>>>

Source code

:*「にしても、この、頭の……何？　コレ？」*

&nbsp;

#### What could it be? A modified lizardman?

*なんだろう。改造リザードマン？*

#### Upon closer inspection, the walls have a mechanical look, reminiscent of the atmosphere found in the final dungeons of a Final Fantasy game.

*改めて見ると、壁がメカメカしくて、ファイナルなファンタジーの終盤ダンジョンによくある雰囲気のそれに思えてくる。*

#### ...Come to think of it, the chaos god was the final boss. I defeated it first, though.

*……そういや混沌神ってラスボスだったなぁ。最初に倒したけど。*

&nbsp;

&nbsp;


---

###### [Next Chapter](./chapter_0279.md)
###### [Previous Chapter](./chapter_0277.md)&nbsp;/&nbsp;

<<<

ACTION ITEM:
Return each line of the listing above word for word, with nothing added, dropped, or changed.

WRITTEN ANSWER:
Source code

:*「にしても、この、頭の……何？　コレ？」*

&nbsp;

#### What could it be? A modified lizardman?

*なんだろう。改造リザードマン？*

#### Upon closer inspection, the walls have a mechanical look, reminiscent of the atmosphere found in the final dungeons of a Final Fantasy game.

*改めて見ると、壁がメカメカしくて、ファイナルなファンタジーの終盤ダンジョンによくある雰囲気のそれに思えてくる。*

#### ...Come to think of it, the chaos god was the final boss. I defeated it first, though.

*……そういや混沌神ってラスボスだったなぁ。最初に倒したけど。*

&nbsp;

&nbsp;


---

###### [Next Chapter](./chapter_0279.md)
###### [Previous Chapter](./chapter_0277.md)&nbsp;/&nbsp;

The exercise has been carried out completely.